Amazon.com: 3 reviews
1 of 1 people found the following review helpful
Kna's last stand - and a glorious one, too 18 Dec. 2013
By Ralph Moore - Published on Amazon.com
Stewart Crowe's excellent review of this recording on Amazon UK has covered the many reasons for its pre-eminence, so I will do little more than refer you to his critique and endorse his recommendation.

The main reason for preferring later recordings is, of course, that this is in mono. Good, clean, remarkably clear and detailed mono, it's true and one soon forgets any sonic limitations given the manifold attractions of this performance, but I can understand anyone wanting to hear this music in digitalised, studio stereo sound free of coughs and giving proper spacious amplitude and breadth to proceedings.

The other consideration centres upon personal responses to the Gurnemanz, veteran Hans Hotter. It is undoubtedly true that he is in more secure voice here than he was for the more celebrated Bayreuth performance under Kna two years earlier, perhaps because he was free that season from undertaking the other even more taxing role of Wotan, whose higher-lying tessitura aggravated the dreaded wobble which afflicted his voice by this stage of his career. Perhaps, too, even though the performances took place during an unprecedented heat-wave, his hay-fever was less troublesome than was sometimes the case, making his voice more hoarse and hollow. Whatever the case, he is here at his gravest, wisest and noblest - and steadiest, with just the occasional waver.

Otherwise, the cast is superlative, including debutant Jon Vickers as an ideally youthful and heroic Parsifal, Barbro Ericson as a coruscating Kundry with a telling lower register, Thomas Stewart filling George London's shoes as a deeply moving Amfortas, Heinz Hagenau - a great bass previously unknown to me - wonderfully trenchant as Titurel and Gustav Neidlinger a searing, black-voiced Klingsor.

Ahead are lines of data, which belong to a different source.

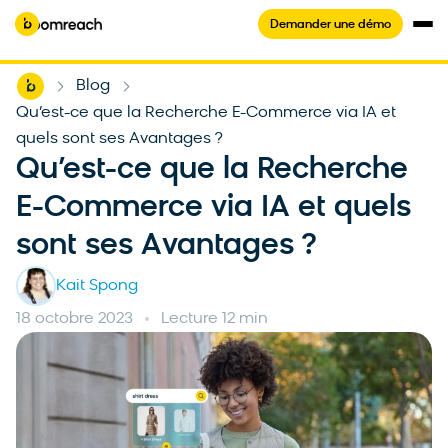
Demander une démo
Home
Blog
-
-
Qu’est-ce que la Recherche E-Commerce via IA et
quels sont ses Avantages ?
Qu’est-ce que la Recherche
E-Commerce via IA et quels
sont ses Avantages ?
Kait Spong
18 octobre 2023
Lecture 12 min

Knappertsbusch's tempi are neither especially fast nor slow compared with other famous versions; I cannot fault his pacing and if anything he is often quite driven. He is ideally served by chorus and orchestra. I hesitate to say it, but to me this is clearly better than the widely acclaimed '62 live recording. My own favourite remains the Kubelik set with the incomparable Kurt Moll and a superb cast.
13 of 19 people found the following review helpful
Definitive version. 4 Oct. 2009
By Avery Gordon - Published on Amazon.com
Verified Purchase
Once you've heard this "Parsifal," all else pale in comparison. This is the one to own. It is transcendent, from the incomparable conducting and orchestra to the principals, particularly Jon Vickers, who, in my opinion, will never be topped in this role. This recording is truly a spiritual experience.
Parsifal, sung by a true heldentenor 22 Feb. 2015
By Theodore Shulman - Published on Amazon.com
Other exponents of the title role of PARSIFAL overshadow Jon Vickers for superior psychological insight and youthful sound (Jess Thomas) and for subtlety of interpretation (Wolfgang Windgassen), but for sheer vocal strength and heroic power Vickers stands in a league of his own. The high tessitura does not hinder him at all. Knappertsbusch, giving his last performance at Bayreuth, is great too! This is a must-hear performance, in spite of unremarkable deliveries from some of the lower voices (wobbly Hans Hotter and boring Thomas Stewart).